Trecho selecionado:
<<<<

TELEJORNALISMO
Marcelo Salles (*)
No Jornal Oficial Nacional de quarta-feira (6/8/03), o telespectador esteve diante da propaganda pró-reforma mais bem-elaborada e eficaz até o momento. Nem o governo faria melhor. Mais bem-elaborada porque produzida por profissionais competentes (e aqui uso estritamente a acepção técnica do termo), que dispõem dos melhores equipamentos encontrados no mercado; mais eficaz porque veiculada sob o manto da imparcialidade jornalística e anunciada por apresentadores bem vestidos e investidos de uma certa aura de "prenunciadores da verdade".
O Jornal Oficial Nacional destacou em palavras e imagens a manifestação dos servidores públicos, automaticamente julgados baderneiros (vez por outra esse veículo de comunicação assume a condição de juiz e emite um parecer): "Grupos de baderneiros tentaram invadir o Congresso Nacional nesta quarta-feira, depois da aprovação do texto básico da reforma da Previdência", anuncia o arauto. O título da matéria é "Vandalismo no Congresso", e pode ser visto na página do Jornal Oficial Nacional na rede, associado a uma foto dos manifestantes.
Após 48 segundos de imagens em que os servidores são mostrados como inimigos da ordem pública, a repórter afirma: "Seguranças da Câmara fizeram uma barreira, mas os baderneiros avançaram (…). A segurança reagiu". Interessante notar como para o Jornal Oficial Nacional a força policial nunca age. Apenas reage.
Vale lembrar que a mesma lógica de demonização é aplicada ao MST e a quaisquer outros movimentos que possam ameaçar o status quo.

>>>>

Entradas de dados salvas:
<<<<

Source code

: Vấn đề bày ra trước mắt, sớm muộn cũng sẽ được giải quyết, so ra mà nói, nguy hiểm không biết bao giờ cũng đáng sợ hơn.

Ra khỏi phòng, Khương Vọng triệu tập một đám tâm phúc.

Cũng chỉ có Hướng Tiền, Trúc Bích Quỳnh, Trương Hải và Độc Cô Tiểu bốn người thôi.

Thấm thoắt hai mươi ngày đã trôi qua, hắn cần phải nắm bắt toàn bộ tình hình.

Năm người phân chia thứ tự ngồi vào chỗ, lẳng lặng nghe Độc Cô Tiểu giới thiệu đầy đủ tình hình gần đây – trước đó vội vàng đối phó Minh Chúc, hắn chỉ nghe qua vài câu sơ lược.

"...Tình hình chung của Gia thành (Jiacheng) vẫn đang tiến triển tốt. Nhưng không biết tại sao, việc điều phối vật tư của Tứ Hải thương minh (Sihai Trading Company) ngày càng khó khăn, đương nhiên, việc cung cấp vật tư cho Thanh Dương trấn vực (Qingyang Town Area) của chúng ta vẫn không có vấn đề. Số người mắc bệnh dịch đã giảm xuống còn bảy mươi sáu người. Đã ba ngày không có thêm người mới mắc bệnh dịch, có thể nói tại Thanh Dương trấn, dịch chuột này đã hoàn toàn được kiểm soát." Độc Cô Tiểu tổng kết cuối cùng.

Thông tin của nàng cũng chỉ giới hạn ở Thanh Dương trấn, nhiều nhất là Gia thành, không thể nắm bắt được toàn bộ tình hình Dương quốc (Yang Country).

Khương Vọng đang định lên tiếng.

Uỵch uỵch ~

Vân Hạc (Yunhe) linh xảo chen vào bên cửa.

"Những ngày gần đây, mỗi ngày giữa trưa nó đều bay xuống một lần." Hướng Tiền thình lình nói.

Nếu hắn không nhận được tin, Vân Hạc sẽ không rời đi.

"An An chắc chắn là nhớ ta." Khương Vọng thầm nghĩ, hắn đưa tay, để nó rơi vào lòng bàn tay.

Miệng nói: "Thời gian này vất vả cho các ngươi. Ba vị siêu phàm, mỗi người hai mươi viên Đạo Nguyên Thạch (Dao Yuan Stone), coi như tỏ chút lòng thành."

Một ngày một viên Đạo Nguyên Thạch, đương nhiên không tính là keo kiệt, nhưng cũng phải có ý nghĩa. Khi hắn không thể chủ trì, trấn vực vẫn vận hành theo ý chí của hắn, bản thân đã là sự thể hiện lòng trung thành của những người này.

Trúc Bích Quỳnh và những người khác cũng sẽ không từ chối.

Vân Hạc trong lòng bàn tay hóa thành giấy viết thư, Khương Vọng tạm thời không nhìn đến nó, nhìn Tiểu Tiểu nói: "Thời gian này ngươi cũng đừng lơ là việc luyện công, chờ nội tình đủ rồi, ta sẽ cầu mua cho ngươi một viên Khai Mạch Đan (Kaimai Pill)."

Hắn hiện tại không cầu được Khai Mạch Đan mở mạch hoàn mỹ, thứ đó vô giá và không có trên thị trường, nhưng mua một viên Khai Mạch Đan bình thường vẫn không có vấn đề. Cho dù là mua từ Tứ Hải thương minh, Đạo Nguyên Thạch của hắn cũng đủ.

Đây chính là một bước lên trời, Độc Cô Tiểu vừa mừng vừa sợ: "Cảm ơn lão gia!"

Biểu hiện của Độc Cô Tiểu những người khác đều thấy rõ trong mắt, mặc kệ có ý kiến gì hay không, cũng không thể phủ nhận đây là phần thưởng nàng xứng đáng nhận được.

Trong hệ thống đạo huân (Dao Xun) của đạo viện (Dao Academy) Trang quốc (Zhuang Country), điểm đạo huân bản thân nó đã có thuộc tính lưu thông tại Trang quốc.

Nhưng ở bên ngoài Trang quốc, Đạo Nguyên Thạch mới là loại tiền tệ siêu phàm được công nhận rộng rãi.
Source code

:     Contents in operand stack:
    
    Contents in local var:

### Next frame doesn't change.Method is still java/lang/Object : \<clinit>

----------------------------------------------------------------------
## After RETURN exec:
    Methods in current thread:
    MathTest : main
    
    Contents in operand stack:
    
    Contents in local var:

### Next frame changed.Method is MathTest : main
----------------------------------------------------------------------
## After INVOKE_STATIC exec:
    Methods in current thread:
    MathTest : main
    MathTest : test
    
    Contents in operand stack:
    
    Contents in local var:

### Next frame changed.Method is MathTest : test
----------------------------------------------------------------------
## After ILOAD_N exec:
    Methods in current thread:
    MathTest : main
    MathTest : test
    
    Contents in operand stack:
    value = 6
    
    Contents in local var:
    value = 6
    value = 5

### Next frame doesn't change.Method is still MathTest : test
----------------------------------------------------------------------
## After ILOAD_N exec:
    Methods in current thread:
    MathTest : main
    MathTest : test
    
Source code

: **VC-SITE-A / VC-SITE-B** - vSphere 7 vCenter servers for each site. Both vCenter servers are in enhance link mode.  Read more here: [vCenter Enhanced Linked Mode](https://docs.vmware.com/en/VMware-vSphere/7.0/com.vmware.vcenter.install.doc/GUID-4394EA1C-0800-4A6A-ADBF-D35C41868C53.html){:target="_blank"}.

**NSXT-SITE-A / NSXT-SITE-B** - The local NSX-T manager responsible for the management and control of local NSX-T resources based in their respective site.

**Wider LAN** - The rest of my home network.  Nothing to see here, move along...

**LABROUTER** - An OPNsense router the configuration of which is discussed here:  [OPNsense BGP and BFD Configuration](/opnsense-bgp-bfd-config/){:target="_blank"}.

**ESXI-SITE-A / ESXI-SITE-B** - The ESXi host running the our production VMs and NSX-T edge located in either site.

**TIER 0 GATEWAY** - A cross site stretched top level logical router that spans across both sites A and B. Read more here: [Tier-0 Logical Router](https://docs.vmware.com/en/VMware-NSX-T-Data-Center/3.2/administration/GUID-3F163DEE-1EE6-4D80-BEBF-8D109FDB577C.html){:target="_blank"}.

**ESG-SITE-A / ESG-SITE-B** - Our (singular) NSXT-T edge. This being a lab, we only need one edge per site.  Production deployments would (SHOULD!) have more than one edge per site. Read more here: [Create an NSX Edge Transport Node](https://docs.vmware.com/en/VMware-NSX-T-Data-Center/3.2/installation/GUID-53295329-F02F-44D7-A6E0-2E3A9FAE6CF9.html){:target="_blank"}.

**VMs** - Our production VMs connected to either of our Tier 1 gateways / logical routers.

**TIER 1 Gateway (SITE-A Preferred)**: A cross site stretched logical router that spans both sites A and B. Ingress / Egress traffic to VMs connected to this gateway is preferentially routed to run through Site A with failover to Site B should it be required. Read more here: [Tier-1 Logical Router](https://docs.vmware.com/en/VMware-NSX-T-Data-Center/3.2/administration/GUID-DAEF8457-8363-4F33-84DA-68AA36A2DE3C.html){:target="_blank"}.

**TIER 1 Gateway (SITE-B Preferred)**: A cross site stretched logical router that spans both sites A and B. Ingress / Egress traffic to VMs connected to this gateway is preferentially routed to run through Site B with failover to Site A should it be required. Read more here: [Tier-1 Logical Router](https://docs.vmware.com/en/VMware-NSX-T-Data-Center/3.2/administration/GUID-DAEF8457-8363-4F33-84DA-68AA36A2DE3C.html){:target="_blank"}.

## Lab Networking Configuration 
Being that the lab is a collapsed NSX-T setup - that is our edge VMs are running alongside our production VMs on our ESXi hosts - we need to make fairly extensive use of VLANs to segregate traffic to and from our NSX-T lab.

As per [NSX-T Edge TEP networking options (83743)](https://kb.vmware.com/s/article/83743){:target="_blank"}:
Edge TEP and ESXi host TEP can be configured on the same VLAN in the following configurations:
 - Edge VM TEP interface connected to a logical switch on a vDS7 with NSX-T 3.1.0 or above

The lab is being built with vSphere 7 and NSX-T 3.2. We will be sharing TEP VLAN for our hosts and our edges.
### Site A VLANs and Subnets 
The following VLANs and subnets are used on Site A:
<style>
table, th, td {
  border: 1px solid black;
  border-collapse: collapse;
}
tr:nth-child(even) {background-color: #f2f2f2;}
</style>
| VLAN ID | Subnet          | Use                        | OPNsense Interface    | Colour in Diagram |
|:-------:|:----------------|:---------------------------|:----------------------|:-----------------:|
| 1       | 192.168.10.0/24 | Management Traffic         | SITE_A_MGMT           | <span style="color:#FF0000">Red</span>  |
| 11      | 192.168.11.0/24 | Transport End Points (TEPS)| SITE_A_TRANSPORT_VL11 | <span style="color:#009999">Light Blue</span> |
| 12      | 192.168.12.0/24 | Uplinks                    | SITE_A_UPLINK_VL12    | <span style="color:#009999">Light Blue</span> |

>>>>

Instruções de trabalho:
1/ Diga se cada afirmação abaixo está de acordo com o texto sobre telejornalismo, respondendo sim ou não e citando as palavras do texto que decidem a questão. (a) A reportagem criticada foi ao ar numa quarta-feira. (b) O título da matéria era "Protesto no Congresso". (c) As imagens dos servidores duraram 48 segundos antes da fala da repórter.
2/ Reproduza fielmente o trecho do texto sobre telejornalismo que começa com as palavras "O Jornal Oficial Nacional destacou" e termina com "age. Apenas reage.".

Respostas por item:
1/
(a) Sim: «No Jornal Oficial Nacional de quarta-feira (6/8/03)».
(b) Não: «O título da matéria é "Vandalismo no Congresso"».
(c) Sim: «Após 48 segundos de imagens em que os servidores são mostrados como inimigos da ordem pública, a repórter afirma».

2/
O Jornal Oficial Nacional destacou em palavras e imagens a manifestação dos servidores públicos, automaticamente julgados baderneiros (vez por outra esse veículo de comunicação assume a condição de juiz e emite um parecer): "Grupos de baderneiros tentaram invadir o Congresso Nacional nesta quarta-feira, depois da aprovação do texto básico da reforma da Previdência", anuncia o arauto. O título da matéria é "Vandalismo no Congresso", e pode ser visto na página do Jornal Oficial Nacional na rede, associado a uma foto dos manifestantes.
Após 48 segundos de imagens em que os servidores são mostrados como inimigos da ordem pública, a repórter afirma: "Seguranças da Câmara fizeram uma barreira, mas os baderneiros avançaram (…). A segurança reagiu". Interessante notar como para o Jornal Oficial Nacional a força policial nunca age. Apenas reage.